***** Extracted data

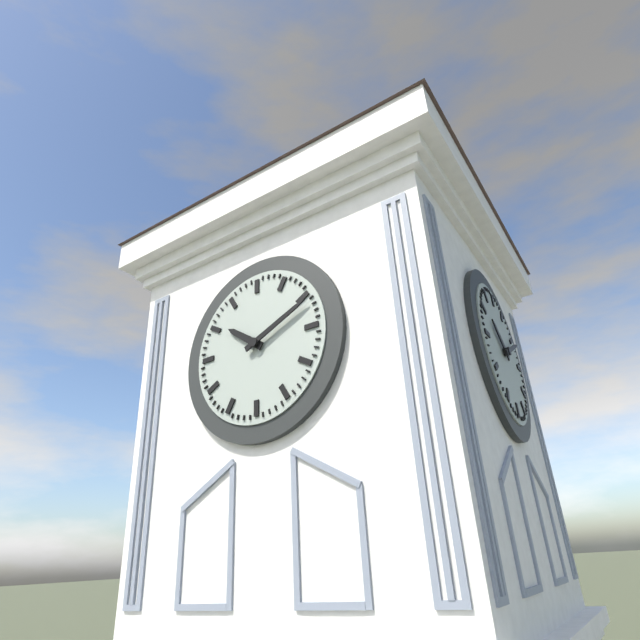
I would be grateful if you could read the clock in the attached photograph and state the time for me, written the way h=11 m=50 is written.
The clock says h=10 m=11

**********
***** Extracted data

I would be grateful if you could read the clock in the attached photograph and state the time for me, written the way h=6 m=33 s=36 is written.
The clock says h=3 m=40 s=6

**********
***** Extracted data

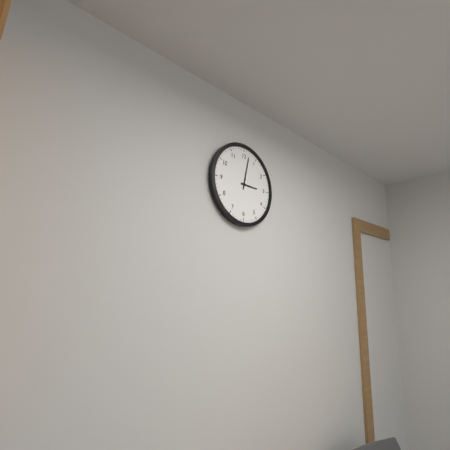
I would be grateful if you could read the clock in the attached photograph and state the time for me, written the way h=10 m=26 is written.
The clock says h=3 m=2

**********

**Written exercise**
Rewrite the material above from the line containing "m=50 is written." down to the line containing "The clock says h=10 m=11", putting "watch" wherever "clock" appears and leaving everything else unchanged.

**The solution**
I would be grateful if you could read the watch in the attached photograph and state the time for me, written the way h=11 m=50 is written.
The watch says h=10 m=11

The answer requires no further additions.